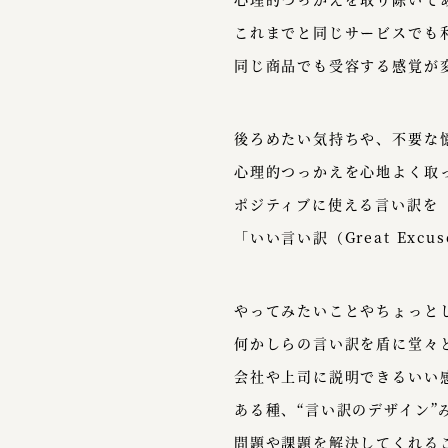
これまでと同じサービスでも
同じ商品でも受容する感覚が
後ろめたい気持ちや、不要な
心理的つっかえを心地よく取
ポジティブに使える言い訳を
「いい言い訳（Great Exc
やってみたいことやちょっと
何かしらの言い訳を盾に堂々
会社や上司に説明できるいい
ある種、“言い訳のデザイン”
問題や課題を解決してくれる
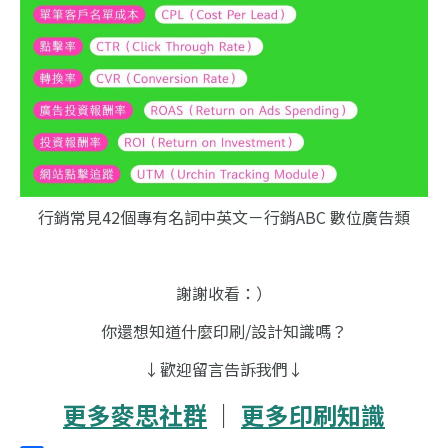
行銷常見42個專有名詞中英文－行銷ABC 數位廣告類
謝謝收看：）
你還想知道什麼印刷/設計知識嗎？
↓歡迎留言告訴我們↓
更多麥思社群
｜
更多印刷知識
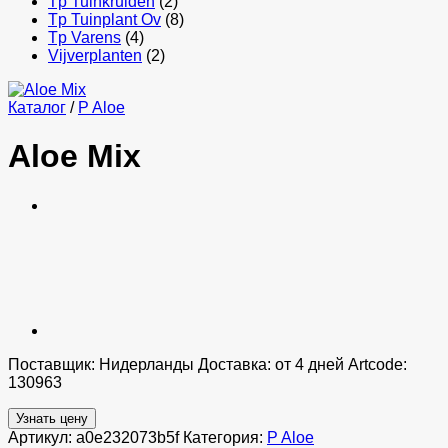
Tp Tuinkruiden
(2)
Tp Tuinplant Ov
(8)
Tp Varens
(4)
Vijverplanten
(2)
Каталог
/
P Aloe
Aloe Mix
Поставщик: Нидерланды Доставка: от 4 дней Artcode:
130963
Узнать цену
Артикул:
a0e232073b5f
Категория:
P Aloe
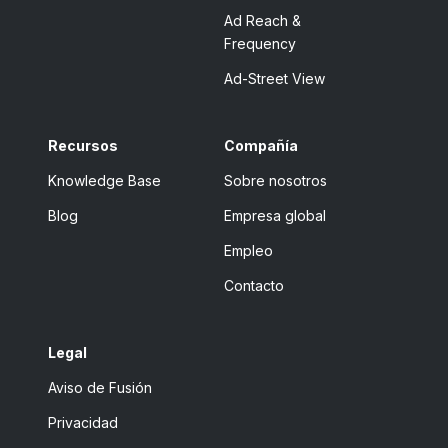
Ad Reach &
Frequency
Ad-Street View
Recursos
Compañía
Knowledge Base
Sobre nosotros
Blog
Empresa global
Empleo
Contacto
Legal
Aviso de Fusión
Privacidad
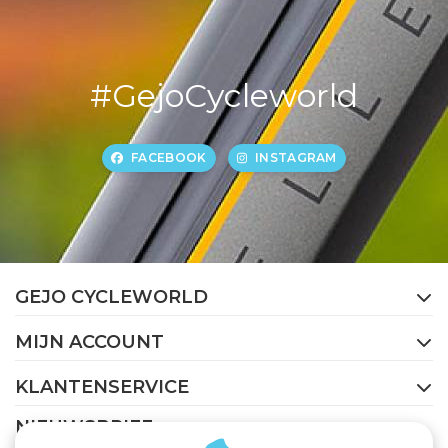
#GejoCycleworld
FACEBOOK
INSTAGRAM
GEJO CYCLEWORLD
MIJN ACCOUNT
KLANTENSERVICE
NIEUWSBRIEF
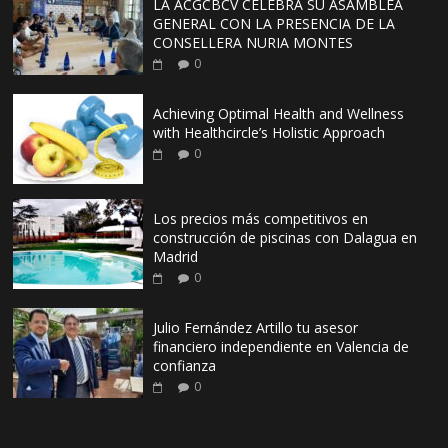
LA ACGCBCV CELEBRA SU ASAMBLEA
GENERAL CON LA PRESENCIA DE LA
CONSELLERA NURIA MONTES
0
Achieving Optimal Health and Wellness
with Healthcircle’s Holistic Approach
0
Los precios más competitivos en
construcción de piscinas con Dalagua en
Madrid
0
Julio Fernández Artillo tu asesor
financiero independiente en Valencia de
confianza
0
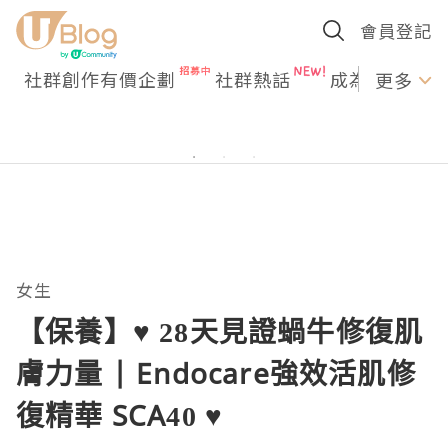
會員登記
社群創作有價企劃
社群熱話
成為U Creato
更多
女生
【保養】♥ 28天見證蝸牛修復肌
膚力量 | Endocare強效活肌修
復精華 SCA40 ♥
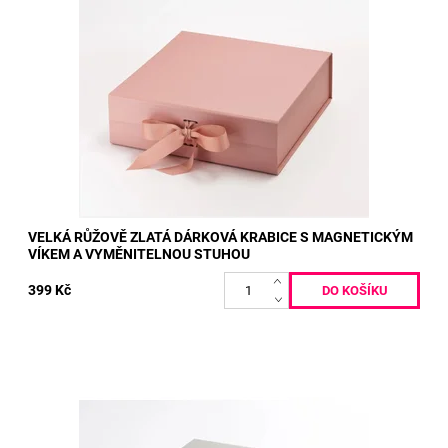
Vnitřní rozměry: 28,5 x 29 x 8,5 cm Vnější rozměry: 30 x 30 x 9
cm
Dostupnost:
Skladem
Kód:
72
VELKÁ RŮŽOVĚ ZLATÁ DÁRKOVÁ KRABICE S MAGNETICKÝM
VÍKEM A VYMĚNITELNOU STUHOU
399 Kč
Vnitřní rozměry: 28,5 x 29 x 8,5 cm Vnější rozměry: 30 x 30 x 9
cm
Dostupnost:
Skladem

--

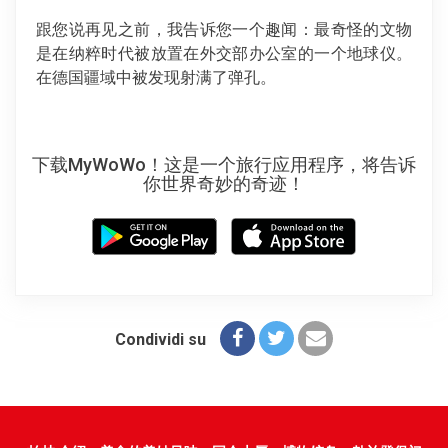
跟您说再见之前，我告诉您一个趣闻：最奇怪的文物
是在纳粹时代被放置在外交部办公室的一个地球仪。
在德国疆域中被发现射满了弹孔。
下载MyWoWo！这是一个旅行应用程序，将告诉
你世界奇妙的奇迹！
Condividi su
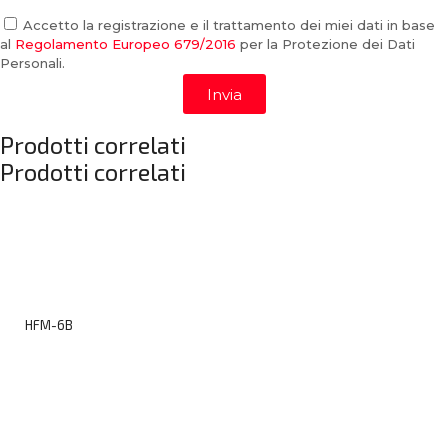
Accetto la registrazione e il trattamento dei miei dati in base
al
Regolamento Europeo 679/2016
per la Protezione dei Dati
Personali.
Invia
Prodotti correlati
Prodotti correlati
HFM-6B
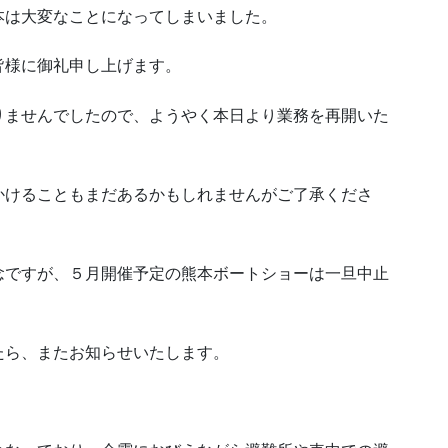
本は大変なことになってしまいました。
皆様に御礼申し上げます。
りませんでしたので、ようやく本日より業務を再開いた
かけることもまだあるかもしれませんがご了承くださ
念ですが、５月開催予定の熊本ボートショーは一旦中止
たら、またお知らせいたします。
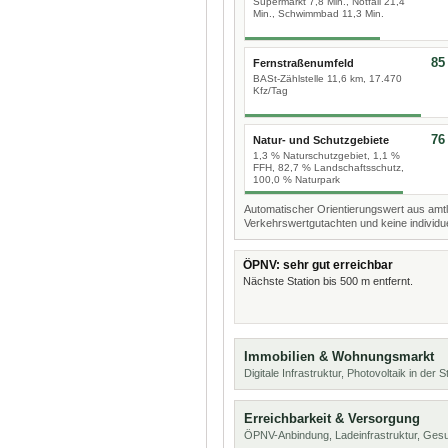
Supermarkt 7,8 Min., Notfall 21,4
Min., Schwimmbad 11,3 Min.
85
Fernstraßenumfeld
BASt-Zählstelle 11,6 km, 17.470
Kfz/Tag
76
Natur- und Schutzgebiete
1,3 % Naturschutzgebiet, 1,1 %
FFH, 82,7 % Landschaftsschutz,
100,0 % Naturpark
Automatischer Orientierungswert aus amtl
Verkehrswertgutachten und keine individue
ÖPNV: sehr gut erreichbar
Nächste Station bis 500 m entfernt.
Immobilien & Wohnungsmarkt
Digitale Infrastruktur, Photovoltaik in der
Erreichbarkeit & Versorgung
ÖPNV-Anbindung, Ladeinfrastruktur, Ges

==

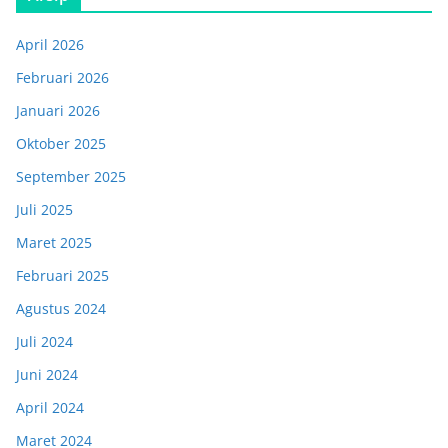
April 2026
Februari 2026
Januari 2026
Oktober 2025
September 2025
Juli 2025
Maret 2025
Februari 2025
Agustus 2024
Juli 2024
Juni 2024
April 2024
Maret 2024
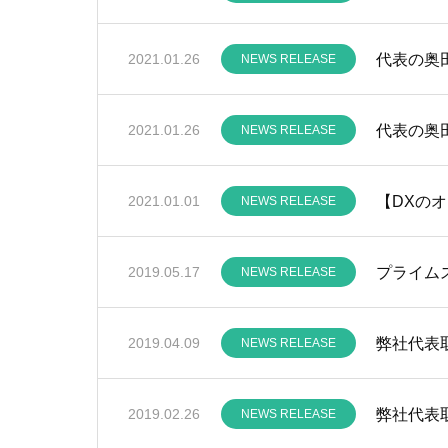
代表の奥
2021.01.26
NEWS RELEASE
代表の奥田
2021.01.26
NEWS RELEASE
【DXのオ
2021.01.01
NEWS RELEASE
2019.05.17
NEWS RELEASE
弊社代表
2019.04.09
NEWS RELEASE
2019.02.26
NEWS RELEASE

About this task. Retype, exactly and with no pictures, everything above from the line with "本は大変なことになってしまいました。" down to the line with "Erreichbarkeit & Versorgung", both included.

Output for this exercise.
本は大変なことになってしまいました。
皆様に御礼申し上げます。
りませんでしたので、ようやく本日より業務を再開いた
かけることもまだあるかもしれませんがご了承くださ
念ですが、５月開催予定の熊本ボートショーは一旦中止
たら、またお知らせいたします。
Supermarkt 7,8 Min., Notfall 21,4
Min., Schwimmbad 11,3 Min.
85
Fernstraßenumfeld
BASt-Zählstelle 11,6 km, 17.470
Kfz/Tag
76
Natur- und Schutzgebiete
1,3 % Naturschutzgebiet, 1,1 %
FFH, 82,7 % Landschaftsschutz,
100,0 % Naturpark
Automatischer Orientierungswert aus amtl
Verkehrswertgutachten und keine individue
ÖPNV: sehr gut erreichbar
Nächste Station bis 500 m entfernt.
Immobilien & Wohnungsmarkt
Digitale Infrastruktur, Photovoltaik in der
Erreichbarkeit & Versorgung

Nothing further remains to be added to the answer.